Collected data:
◆ ◆ ◆ ◆

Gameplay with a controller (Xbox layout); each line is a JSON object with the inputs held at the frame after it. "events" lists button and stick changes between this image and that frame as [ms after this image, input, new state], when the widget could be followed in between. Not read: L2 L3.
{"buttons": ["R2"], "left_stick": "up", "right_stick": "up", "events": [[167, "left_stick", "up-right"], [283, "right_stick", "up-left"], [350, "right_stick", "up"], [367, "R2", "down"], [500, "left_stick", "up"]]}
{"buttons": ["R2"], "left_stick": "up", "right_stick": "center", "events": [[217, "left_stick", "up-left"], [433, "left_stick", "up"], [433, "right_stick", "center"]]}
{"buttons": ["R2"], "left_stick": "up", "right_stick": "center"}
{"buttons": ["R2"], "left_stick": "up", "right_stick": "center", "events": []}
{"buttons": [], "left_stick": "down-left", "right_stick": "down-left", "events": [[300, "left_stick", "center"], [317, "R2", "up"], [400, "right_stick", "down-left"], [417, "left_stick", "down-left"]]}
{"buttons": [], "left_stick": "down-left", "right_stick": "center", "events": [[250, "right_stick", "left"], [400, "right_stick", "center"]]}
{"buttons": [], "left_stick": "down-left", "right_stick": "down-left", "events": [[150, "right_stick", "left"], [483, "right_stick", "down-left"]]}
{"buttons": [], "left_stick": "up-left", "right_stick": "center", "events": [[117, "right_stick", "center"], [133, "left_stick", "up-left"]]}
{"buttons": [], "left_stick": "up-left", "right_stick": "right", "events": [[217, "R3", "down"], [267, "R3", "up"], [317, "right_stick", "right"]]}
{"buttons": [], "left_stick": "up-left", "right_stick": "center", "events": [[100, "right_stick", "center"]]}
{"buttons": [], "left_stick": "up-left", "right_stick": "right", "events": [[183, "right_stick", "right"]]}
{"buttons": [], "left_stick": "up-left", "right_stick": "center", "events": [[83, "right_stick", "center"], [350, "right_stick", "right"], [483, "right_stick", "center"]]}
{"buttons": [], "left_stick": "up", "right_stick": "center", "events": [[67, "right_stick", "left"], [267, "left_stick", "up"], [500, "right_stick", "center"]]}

◆ ◆ ◆ ◆

• [WHAT YOU ARE ASKED TO DO]:
Where the word "center" shows up in a line of the entries above, count that line; the answer is the total alone.

• [REPLY]:
9